Внесу ясность. Мы не обсуждали все эти фигуры под таким углом зрения. Это тот осадок, который остается на дне стакана, когда его встряхиваешь. Мы говорили о разных событиях и случаях, аналогиях и происшествиях, связующих отдельные эпизоды. Одни и те же имена всплывали из-за проблем, встающих перед нами ежедневно. Это были знаковые имена — точно так же, как в Средние века ими были Аристотель и Платон. Сейчас мне уже трудно вспомнить, каким образом одно имя сменялось другим. С помощью глиссандо — вот все, что я могу сказать. Чудесно, когда ты вынужден жить в одном доме с человеком, которому интересно то же, что и тебе. И еще чудеснее, что ядром наших рассуждений была такая вдохновляющая троица, как Рамакришна, Рембо и Раттнер, и все они оживали для нас, словно находились в той же самой комнате.
На эту тему можно говорить бесконечно... Но давайте вернемся к Библии. Я часто думаю, что творчество Раттнера — своего рода Библия в красках. Ни Ветхий Завет, ни Новый, а оба — с Апокалипсисом и апокрифами в придачу.
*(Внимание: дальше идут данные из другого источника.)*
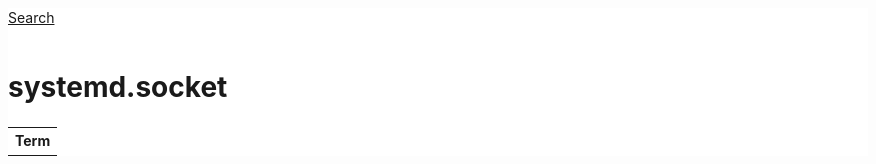   <td><a href="https://github.com/search?q=%27OOMPolicy%27+repo%3AKillingSpark%2Frustysd+language%3ARust&type=Code">Search</a></td>
  <td></td>
</tr>
</table>

# systemd.socket

<table>
  <tr>
    <th>Term</th>
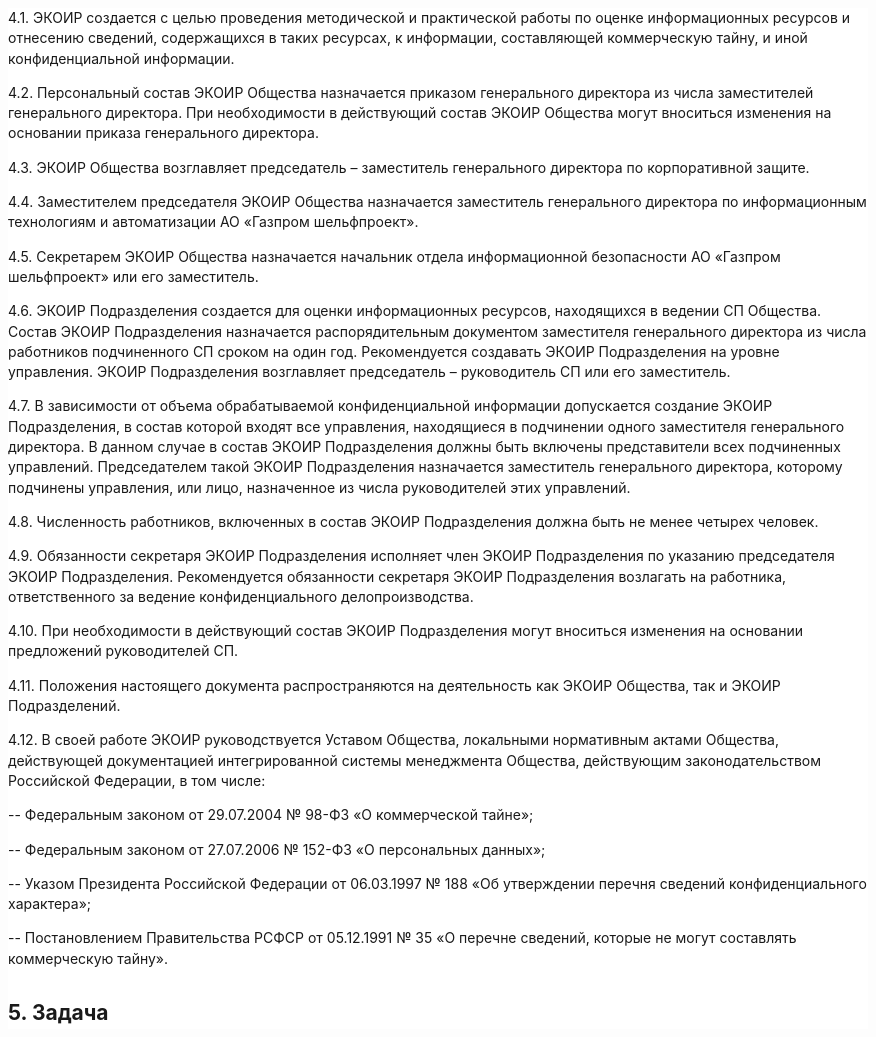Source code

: 4.1.	ЭКОИР создается с целью проведения методической и практической работы по оценке информационных ресурсов и отнесению сведений, содержащихся в таких ресурсах, к информации, составляющей коммерческую тайну, и иной конфиденциальной информации.

4.2.	Персональный состав ЭКОИР Общества назначается приказом генерального директора из числа заместителей генерального директора. При необходимости в действующий состав ЭКОИР Общества могут вноситься изменения на основании приказа генерального директора.

4.3.	ЭКОИР Общества возглавляет председатель – заместитель генерального директора по корпоративной защите.

4.4.	Заместителем председателя ЭКОИР Общества назначается заместитель генерального директора по информационным технологиям и автоматизации АО «Газпром шельфпроект».

4.5.	Секретарем ЭКОИР Общества назначается начальник отдела информационной безопасности АО «Газпром шельфпроект» или его заместитель. 

4.6.	ЭКОИР Подразделения создается для оценки информационных ресурсов, находящихся в ведении СП Общества. Состав ЭКОИР Подразделения назначается распорядительным документом заместителя генерального директора из числа работников подчиненного СП сроком на один год. Рекомендуется создавать ЭКОИР Подразделения на уровне управления. ЭКОИР Подразделения возглавляет председатель – руководитель СП или его заместитель.

4.7.	В зависимости от объема обрабатываемой конфиденциальной информации допускается создание ЭКОИР Подразделения, в состав которой входят все управления, находящиеся в подчинении одного заместителя генерального директора. В данном случае в состав ЭКОИР Подразделения должны быть включены представители всех подчиненных управлений. Председателем такой ЭКОИР Подразделения назначается заместитель генерального директора, которому подчинены управления, или лицо, назначенное из числа руководителей этих управлений.

4.8.	Численность работников, включенных в состав ЭКОИР Подразделения должна быть не менее четырех человек.

4.9.	Обязанности секретаря ЭКОИР Подразделения исполняет член ЭКОИР Подразделения по указанию председателя ЭКОИР Подразделения. Рекомендуется обязанности секретаря ЭКОИР Подразделения возлагать на работника, ответственного за ведение конфиденциального делопроизводства.

4.10.	При необходимости в действующий состав ЭКОИР Подразделения могут вноситься изменения на основании предложений руководителей СП.

4.11.	Положения настоящего документа распространяются на деятельность как ЭКОИР Общества, так и ЭКОИР Подразделений.

4.12.	В своей работе ЭКОИР руководствуется Уставом Общества, локальными нормативным актами Общества, действующей документацией интегрированной системы менеджмента Общества, действующим законодательством Российской Федерации, в том числе:

-- Федеральным законом от 29.07.2004 № 98-ФЗ «О коммерческой тайне»;

-- Федеральным законом от 27.07.2006 № 152-ФЗ «О персональных данных»;

-- Указом Президента Российской Федерации от 06.03.1997 № 188 «Об утверждении перечня сведений конфиденциального характера»;

-- Постановлением Правительства РСФСР от 05.12.1991 № 35 «О перечне сведений, которые не могут составлять коммерческую тайну».

## 5.	Задача
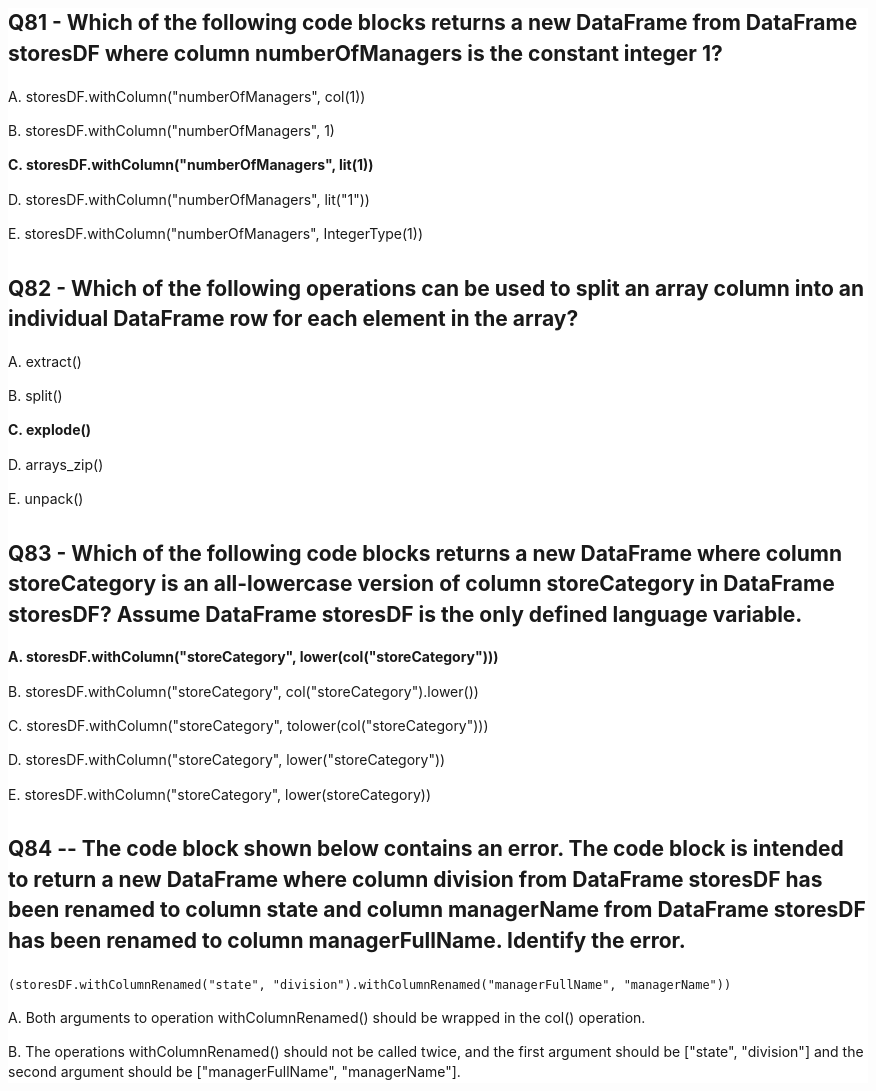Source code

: ## Q81 - Which of the following code blocks returns a new DataFrame from DataFrame storesDF where column numberOfManagers is the constant integer 1?

A. storesDF.withColumn("numberOfManagers", col(1))

B. storesDF.withColumn("numberOfManagers", 1)

**C. storesDF.withColumn("numberOfManagers", lit(1))**

D. storesDF.withColumn("numberOfManagers", lit("1"))

E. storesDF.withColumn("numberOfManagers", IntegerType(1))

## Q82 - Which of the following operations can be used to split an array column into an individual DataFrame row for each element in the array?

A. extract()

B. split()

**C. explode()**

D. arrays_zip()

E. unpack()

## Q83 - Which of the following code blocks returns a new DataFrame where column storeCategory is an all-lowercase version of column storeCategory in DataFrame storesDF? Assume DataFrame storesDF is the only defined language variable.

**A. storesDF.withColumn("storeCategory", lower(col("storeCategory")))**

B. storesDF.withColumn("storeCategory", col("storeCategory").lower())

C. storesDF.withColumn("storeCategory", tolower(col("storeCategory")))

D. storesDF.withColumn("storeCategory", lower("storeCategory"))

E. storesDF.withColumn("storeCategory", lower(storeCategory))

## Q84 -- The code block shown below contains an error. The code block is intended to return a new DataFrame where column division from DataFrame storesDF has been renamed to column state and column managerName from DataFrame storesDF has been renamed to column managerFullName. Identify the error.

`(storesDF.withColumnRenamed("state", "division").withColumnRenamed("managerFullName", "managerName"))`

A. Both arguments to operation withColumnRenamed() should be wrapped in the col() operation.

B. The operations withColumnRenamed() should not be called twice, and the first argument should be ["state", "division"] and the second argument should be ["managerFullName", "managerName"].
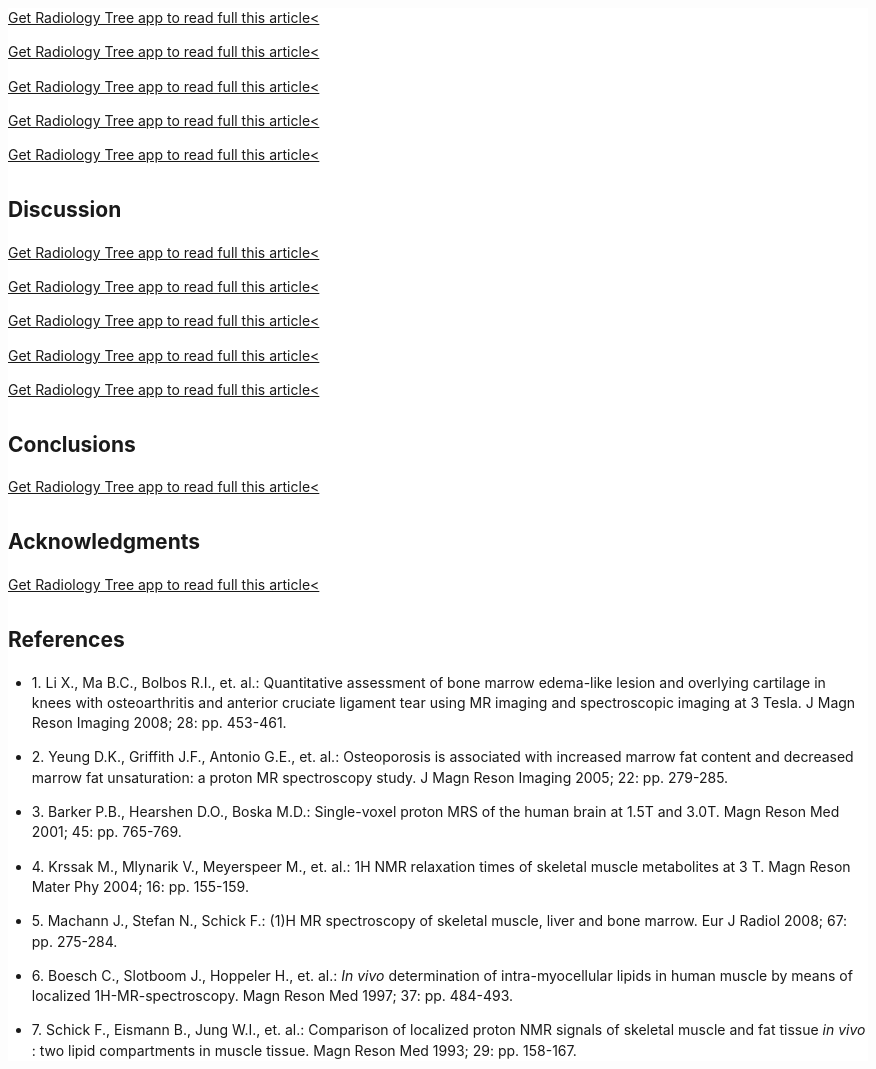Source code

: [Get Radiology Tree app to read full this article<](https://clinicalpub.com/app)

[Get Radiology Tree app to read full this article<](https://clinicalpub.com/app)

[Get Radiology Tree app to read full this article<](https://clinicalpub.com/app)

[Get Radiology Tree app to read full this article<](https://clinicalpub.com/app)

[Get Radiology Tree app to read full this article<](https://clinicalpub.com/app)

## Discussion

[Get Radiology Tree app to read full this article<](https://clinicalpub.com/app)

[Get Radiology Tree app to read full this article<](https://clinicalpub.com/app)

[Get Radiology Tree app to read full this article<](https://clinicalpub.com/app)

[Get Radiology Tree app to read full this article<](https://clinicalpub.com/app)

[Get Radiology Tree app to read full this article<](https://clinicalpub.com/app)

## Conclusions

[Get Radiology Tree app to read full this article<](https://clinicalpub.com/app)

## Acknowledgments

[Get Radiology Tree app to read full this article<](https://clinicalpub.com/app)

## References

- 1\. Li X., Ma B.C., Bolbos R.I., et. al.: Quantitative assessment of bone marrow edema-like lesion and overlying cartilage in knees with osteoarthritis and anterior cruciate ligament tear using MR imaging and spectroscopic imaging at 3 Tesla. J Magn Reson Imaging 2008; 28: pp. 453-461.


- 2\. Yeung D.K., Griffith J.F., Antonio G.E., et. al.: Osteoporosis is associated with increased marrow fat content and decreased marrow fat unsaturation: a proton MR spectroscopy study. J Magn Reson Imaging 2005; 22: pp. 279-285.


- 3\. Barker P.B., Hearshen D.O., Boska M.D.: Single-voxel proton MRS of the human brain at 1.5T and 3.0T. Magn Reson Med 2001; 45: pp. 765-769.


- 4\. Krssak M., Mlynarik V., Meyerspeer M., et. al.: 1H NMR relaxation times of skeletal muscle metabolites at 3 T. Magn Reson Mater Phy 2004; 16: pp. 155-159.


- 5\. Machann J., Stefan N., Schick F.: (1)H MR spectroscopy of skeletal muscle, liver and bone marrow. Eur J Radiol 2008; 67: pp. 275-284.


- 6\. Boesch C., Slotboom J., Hoppeler H., et. al.: _In vivo_ determination of intra-myocellular lipids in human muscle by means of localized 1H-MR-spectroscopy. Magn Reson Med 1997; 37: pp. 484-493.


- 7\. Schick F., Eismann B., Jung W.I., et. al.: Comparison of localized proton NMR signals of skeletal muscle and fat tissue _in vivo_ : two lipid compartments in muscle tissue. Magn Reson Med 1993; 29: pp. 158-167.
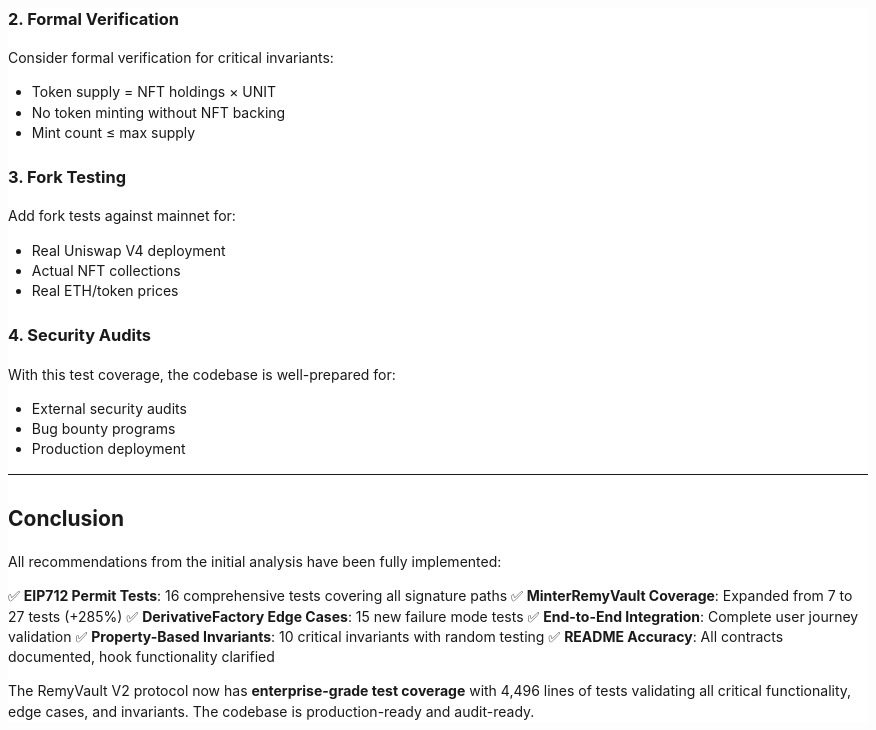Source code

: ### 2. Formal Verification
Consider formal verification for critical invariants:
- Token supply = NFT holdings × UNIT
- No token minting without NFT backing
- Mint count ≤ max supply

### 3. Fork Testing
Add fork tests against mainnet for:
- Real Uniswap V4 deployment
- Actual NFT collections
- Real ETH/token prices

### 4. Security Audits
With this test coverage, the codebase is well-prepared for:
- External security audits
- Bug bounty programs
- Production deployment

---

## Conclusion

All recommendations from the initial analysis have been fully implemented:

✅ **EIP712 Permit Tests**: 16 comprehensive tests covering all signature paths
✅ **MinterRemyVault Coverage**: Expanded from 7 to 27 tests (+285%)
✅ **DerivativeFactory Edge Cases**: 15 new failure mode tests
✅ **End-to-End Integration**: Complete user journey validation
✅ **Property-Based Invariants**: 10 critical invariants with random testing
✅ **README Accuracy**: All contracts documented, hook functionality clarified

The RemyVault V2 protocol now has **enterprise-grade test coverage** with 4,496 lines of tests validating all critical functionality, edge cases, and invariants. The codebase is production-ready and audit-ready.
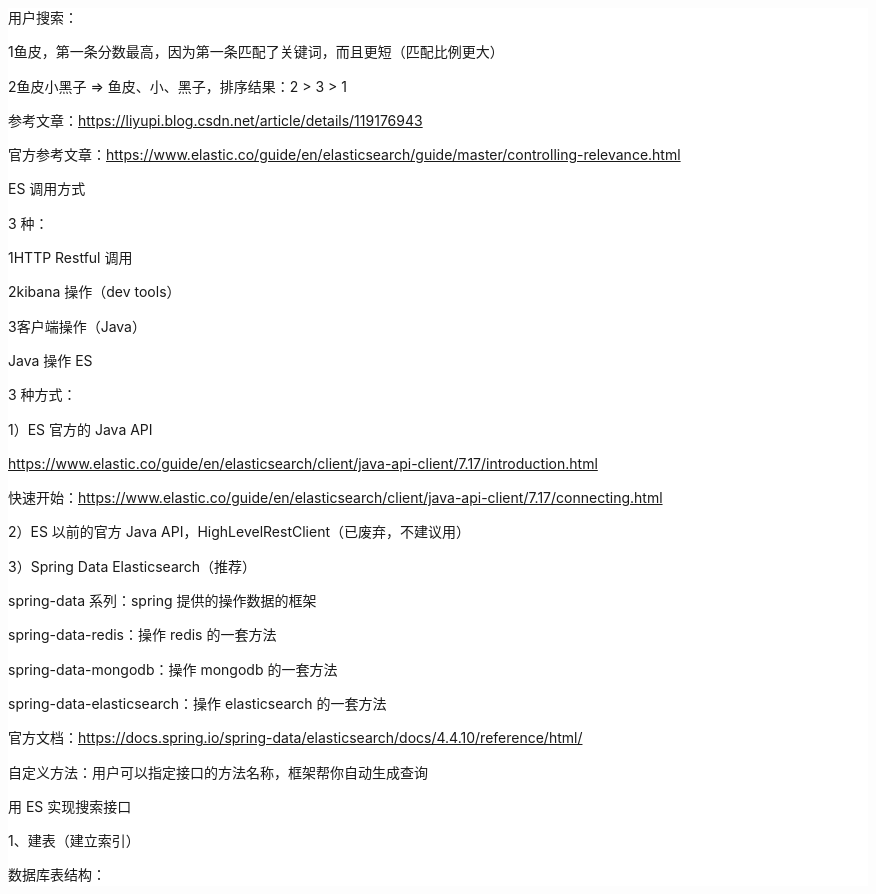 

用户搜索：

1鱼皮，第一条分数最高，因为第一条匹配了关键词，而且更短（匹配比例更大）

2鱼皮小黑子 => 鱼皮、小、黑子，排序结果：2 > 3 > 1



参考文章：https://liyupi.blog.csdn.net/article/details/119176943

官方参考文章：https://www.elastic.co/guide/en/elasticsearch/guide/master/controlling-relevance.html



 ES 调用方式 

3 种：

1HTTP Restful 调用

2kibana 操作（dev tools）

3客户端操作（Java）



 Java 操作 ES 

3 种方式：

1）ES 官方的 Java API

https://www.elastic.co/guide/en/elasticsearch/client/java-api-client/7.17/introduction.html

快速开始：https://www.elastic.co/guide/en/elasticsearch/client/java-api-client/7.17/connecting.html



2）ES 以前的官方 Java API，HighLevelRestClient（已废弃，不建议用）



3）Spring Data Elasticsearch（推荐）



spring-data 系列：spring 提供的操作数据的框架

spring-data-redis：操作 redis 的一套方法

spring-data-mongodb：操作 mongodb 的一套方法

spring-data-elasticsearch：操作 elasticsearch 的一套方法



官方文档：https://docs.spring.io/spring-data/elasticsearch/docs/4.4.10/reference/html/



自定义方法：用户可以指定接口的方法名称，框架帮你自动生成查询



 用 ES 实现搜索接口 

 1、建表（建立索引） 

数据库表结构：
В его картинах можно угадать былые города, пейзажи, похожие на креветок или на гномов; он рисует солнце и дождь, зной и электричество, климат, галлюцинации и распятия, листья, похожие на зонты, и иногда — богиню, свернувшуюся на листе, как бабочка, только что покинувшая кокон. Он рисует скалы и море, женщин, медитирующих, как будды, гурий в будуарах перед зеркалами, судей, похожих на рептилий, их зеленовато-желтые губы выпячены, как вульвы; рисует царей среди черни, невест, словно вышедших из «Дюббюка», картежников и музыкантов, овощи, мясо и хлеб. Он перенес на холст почти все, что дышит, ползает, двигается, говорит или плачет; он изобразил также неживую природу, с должным уважением и вниманием к иерархии в ней. Он может нарисовать воздух так же искусно, как крыло птицы или трубку. Может нарисовать даже саму мысль.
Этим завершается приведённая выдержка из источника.